◆ **Exercise material**:

□ □ □ □ □ □ □

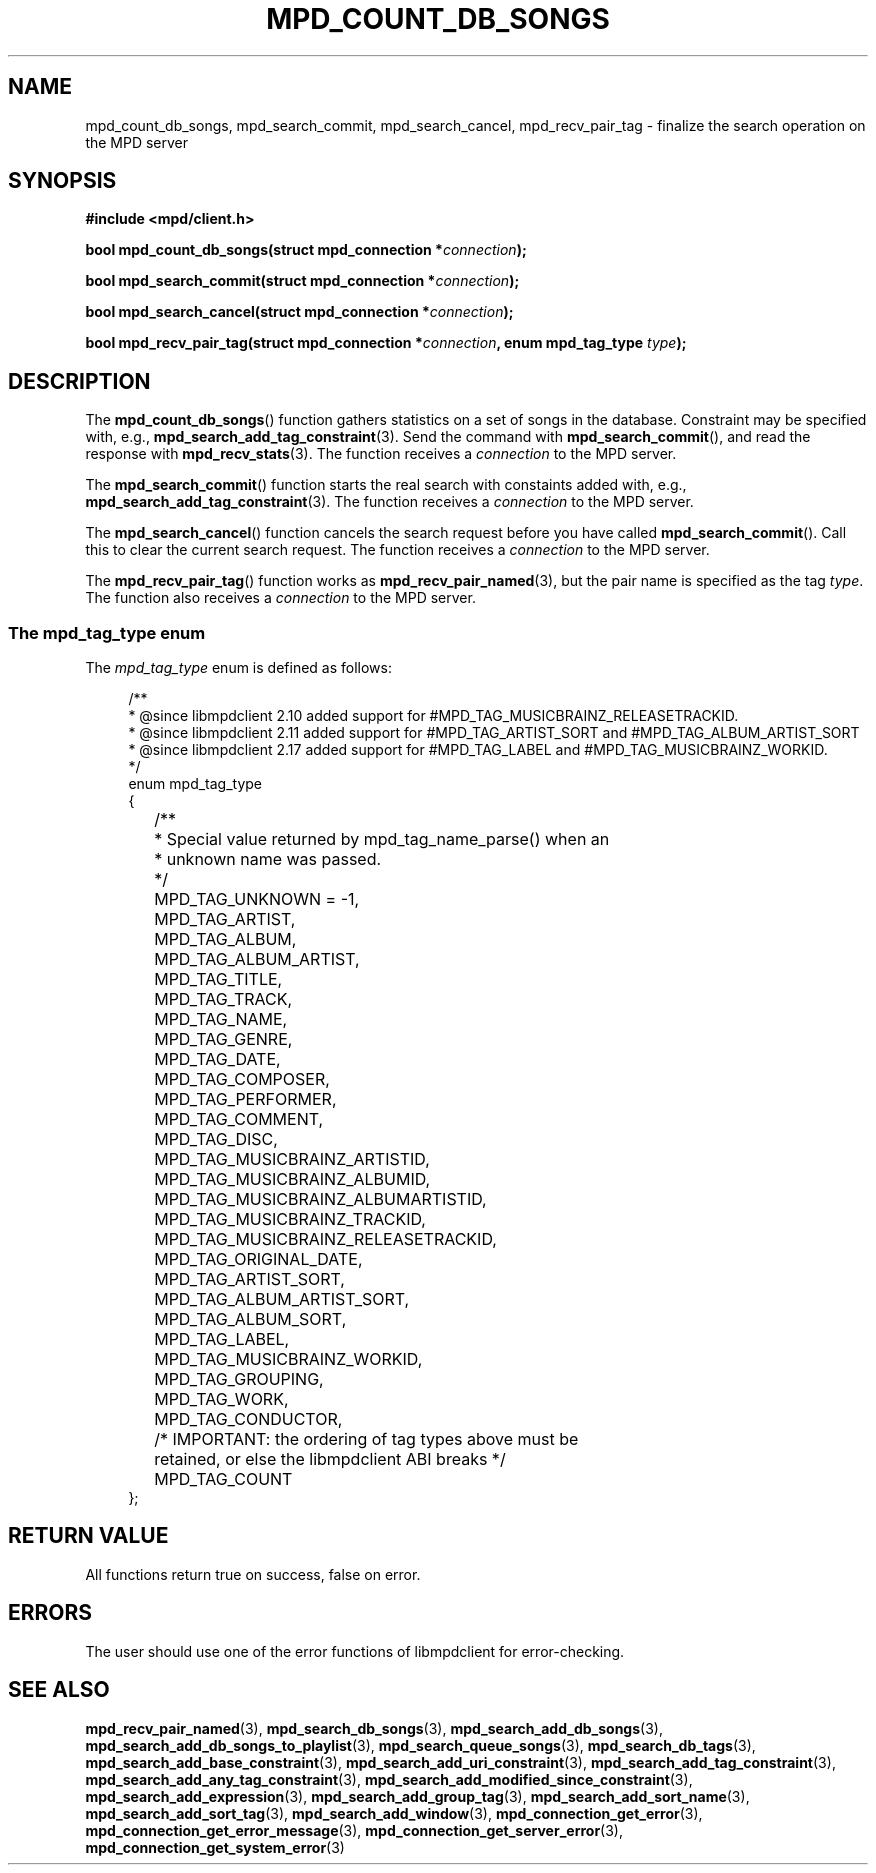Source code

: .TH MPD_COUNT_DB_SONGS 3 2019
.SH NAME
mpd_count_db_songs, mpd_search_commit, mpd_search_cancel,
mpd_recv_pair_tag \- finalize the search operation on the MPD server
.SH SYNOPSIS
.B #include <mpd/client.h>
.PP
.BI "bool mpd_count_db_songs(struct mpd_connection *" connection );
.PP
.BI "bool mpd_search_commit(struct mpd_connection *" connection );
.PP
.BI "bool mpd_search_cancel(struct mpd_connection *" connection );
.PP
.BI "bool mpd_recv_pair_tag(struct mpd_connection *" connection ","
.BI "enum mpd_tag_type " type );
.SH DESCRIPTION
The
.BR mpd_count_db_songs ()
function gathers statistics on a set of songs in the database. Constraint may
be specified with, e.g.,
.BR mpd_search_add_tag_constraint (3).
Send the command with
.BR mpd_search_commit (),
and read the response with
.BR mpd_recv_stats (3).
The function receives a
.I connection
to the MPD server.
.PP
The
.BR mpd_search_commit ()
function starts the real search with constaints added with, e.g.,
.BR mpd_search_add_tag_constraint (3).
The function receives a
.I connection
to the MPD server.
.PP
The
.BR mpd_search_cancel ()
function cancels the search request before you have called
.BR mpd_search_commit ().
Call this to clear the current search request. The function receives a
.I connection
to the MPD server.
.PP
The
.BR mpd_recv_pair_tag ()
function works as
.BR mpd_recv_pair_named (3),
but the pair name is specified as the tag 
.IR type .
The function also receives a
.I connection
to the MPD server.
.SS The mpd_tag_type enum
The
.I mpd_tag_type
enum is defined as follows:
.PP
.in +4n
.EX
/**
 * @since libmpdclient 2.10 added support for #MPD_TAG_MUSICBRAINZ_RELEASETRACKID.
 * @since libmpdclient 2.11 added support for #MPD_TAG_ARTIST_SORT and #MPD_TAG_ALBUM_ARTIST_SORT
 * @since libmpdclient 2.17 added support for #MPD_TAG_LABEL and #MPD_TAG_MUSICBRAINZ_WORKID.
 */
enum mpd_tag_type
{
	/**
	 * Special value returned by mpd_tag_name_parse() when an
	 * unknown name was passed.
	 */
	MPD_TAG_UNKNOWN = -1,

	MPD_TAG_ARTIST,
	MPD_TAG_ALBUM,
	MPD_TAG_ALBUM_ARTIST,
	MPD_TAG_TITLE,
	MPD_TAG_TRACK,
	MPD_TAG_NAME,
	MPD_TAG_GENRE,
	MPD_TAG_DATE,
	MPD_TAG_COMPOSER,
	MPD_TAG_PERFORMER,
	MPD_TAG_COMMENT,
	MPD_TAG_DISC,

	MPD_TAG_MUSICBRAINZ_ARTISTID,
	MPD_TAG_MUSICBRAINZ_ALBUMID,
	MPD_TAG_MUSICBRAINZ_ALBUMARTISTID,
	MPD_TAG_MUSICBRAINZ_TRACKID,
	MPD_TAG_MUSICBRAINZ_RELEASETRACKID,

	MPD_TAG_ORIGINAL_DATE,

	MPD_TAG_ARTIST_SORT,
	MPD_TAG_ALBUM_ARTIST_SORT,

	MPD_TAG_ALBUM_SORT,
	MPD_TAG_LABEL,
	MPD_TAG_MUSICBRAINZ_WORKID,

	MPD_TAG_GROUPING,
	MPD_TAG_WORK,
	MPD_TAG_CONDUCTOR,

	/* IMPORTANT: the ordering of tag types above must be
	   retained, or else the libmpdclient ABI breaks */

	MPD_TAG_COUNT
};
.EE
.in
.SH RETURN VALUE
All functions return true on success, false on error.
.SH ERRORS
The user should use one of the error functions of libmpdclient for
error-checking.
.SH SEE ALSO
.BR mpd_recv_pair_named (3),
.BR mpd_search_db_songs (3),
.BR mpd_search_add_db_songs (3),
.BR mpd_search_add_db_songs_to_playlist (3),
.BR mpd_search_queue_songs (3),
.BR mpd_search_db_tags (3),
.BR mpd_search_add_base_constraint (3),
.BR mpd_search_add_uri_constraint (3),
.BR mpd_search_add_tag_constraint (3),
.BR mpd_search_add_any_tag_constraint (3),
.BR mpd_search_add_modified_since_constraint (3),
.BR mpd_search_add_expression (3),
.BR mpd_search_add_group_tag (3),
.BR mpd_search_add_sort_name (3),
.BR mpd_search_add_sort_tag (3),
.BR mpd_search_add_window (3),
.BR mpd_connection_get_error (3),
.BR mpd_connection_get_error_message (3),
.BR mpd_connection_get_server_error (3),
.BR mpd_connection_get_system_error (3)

□ □ □ □ □ □ □

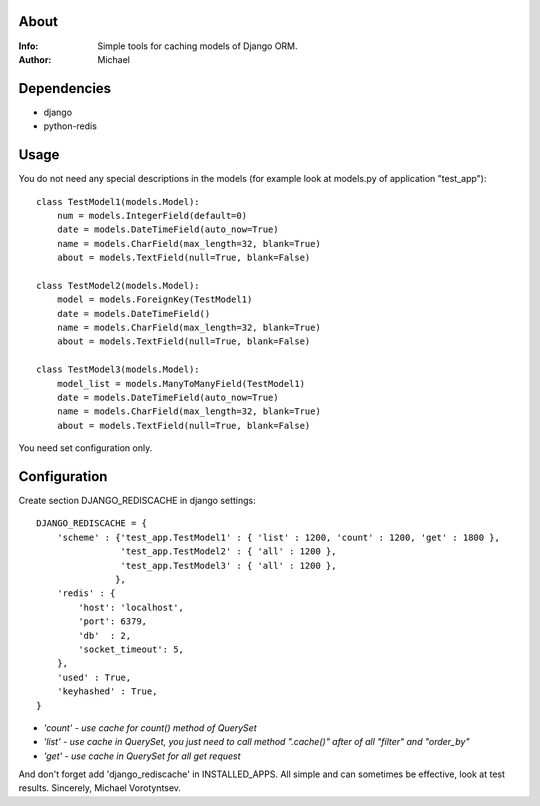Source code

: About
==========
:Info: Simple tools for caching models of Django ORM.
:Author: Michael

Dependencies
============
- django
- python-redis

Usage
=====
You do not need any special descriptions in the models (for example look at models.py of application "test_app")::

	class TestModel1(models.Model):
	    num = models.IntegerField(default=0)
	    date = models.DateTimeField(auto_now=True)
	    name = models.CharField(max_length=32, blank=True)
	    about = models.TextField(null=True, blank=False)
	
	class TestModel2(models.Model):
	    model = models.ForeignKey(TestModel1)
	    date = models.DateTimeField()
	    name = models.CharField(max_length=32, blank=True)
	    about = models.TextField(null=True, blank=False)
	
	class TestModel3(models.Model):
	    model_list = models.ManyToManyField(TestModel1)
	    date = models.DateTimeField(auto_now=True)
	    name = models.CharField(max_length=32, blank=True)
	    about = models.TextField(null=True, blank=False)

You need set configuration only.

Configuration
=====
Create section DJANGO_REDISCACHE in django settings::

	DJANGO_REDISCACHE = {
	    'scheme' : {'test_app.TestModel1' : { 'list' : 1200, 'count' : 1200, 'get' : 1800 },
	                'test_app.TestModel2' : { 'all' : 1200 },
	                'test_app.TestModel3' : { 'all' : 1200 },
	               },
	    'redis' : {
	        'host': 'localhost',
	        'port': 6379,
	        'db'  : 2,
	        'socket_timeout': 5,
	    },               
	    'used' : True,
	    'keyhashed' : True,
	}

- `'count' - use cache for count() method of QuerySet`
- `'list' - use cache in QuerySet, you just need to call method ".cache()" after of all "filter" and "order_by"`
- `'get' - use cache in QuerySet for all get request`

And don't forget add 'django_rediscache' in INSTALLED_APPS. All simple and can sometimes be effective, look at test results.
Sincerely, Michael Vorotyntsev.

□ □ □ □ □ □ □

◆ **Instruction**: Filter the preceding entries down to the lines with "QuerySet".

◆ **Your response**:
- `'count' - use cache for count() method of QuerySet`
- `'list' - use cache in QuerySet, you just need to call method ".cache()" after of all "filter" and "order_by"`
- `'get' - use cache in QuerySet for all get request`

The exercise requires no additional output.